Fig. 7. Trigger type - File Monitor
Additionally, you can specify whether the file added in this way is to take part in the process being launched, or is to serve only as the task "trigger". You can enter a file to the process using a special parameter type (Fig. 8). After the end of the process you can automate file transfer to the archive by writing a short Python script in the Modeler stream.
Fig. 8. File Monitor - Paramaters
The use of this option can accelerate manual work on data entry to the system as well as protect against input errors. In addition, from the outset when designing the process, we gain full control over what procedures are to be triggered by including a file in the chosen folder. A simple action like this can start a whole sequence of processes which the employee verifying the data and preparing the file does not have to know about and does not have to have the related competences.

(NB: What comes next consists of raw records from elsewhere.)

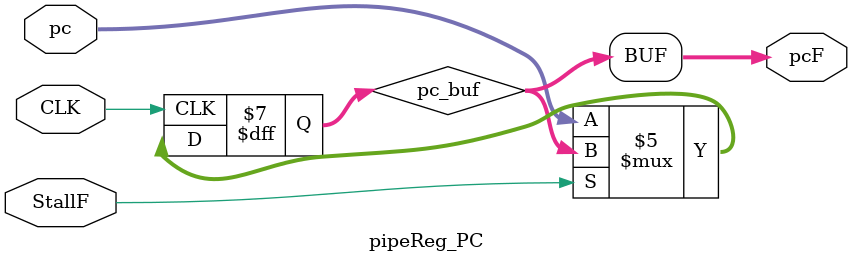
<source format=v>
/*
 *  TungstenHammer CSCI320
 *   Michael Hammer - Son Pham - Tung Phan
 *    MIPS CPU Implementation
 *     Based on Harris & Harris' "Digital Design and Computer Architecture"
 *     (2012)
 */

/** 
 * pipeReg_PC
 * This module represents the pipeline regester for the Program Counter entering 
 * the Fetch Stage.
 * INPUTS:
 * A clock signal to control when the regester releases and updates its
 * values.
 * A control signal to cause the register to not update its values.
 * An input signal for the value of pc.
 * OUTPUTS:
 * An output value for the pc in the Fetch stage.
 */
module pipeReg_PC(CLK, StallF, pc, pcF);
   // Control Input
   input CLK;
   input StallF; // enable

   input [31:0] pc;

   output [31:0] pcF;

   // Registers to temporarily store inputs
   reg [31:0] 	 pc_buf;

   initial
     pc_buf <= 32'h00400030;
   
   // Assign register values to outputs
   assign pcF = pc_buf;

   // Temporarily store input values to registers
   always @(posedge CLK) begin
      if ( !StallF ) // if it should not stall
	pc_buf <= pc;
      else
	pc_buf <= pc_buf;
   end
endmodule

</source>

The more elements we "take off the shoulders" of the employee, the more we reduce the risk of erroneous data entering the process leading to incorrect results reaching our scoring model.
To sum up, PS CLEMENTINE PRO 3.0 is a system whose main aim is to support process automation. It contains newly implemented functionalities that both help in the integration with external systems and increase the possibilities for adapting procedures to complex business requirements. By combining specific solution functionalities and components we can create processes that are resistant to errors and maximize chances for correct and effective use of scoring models.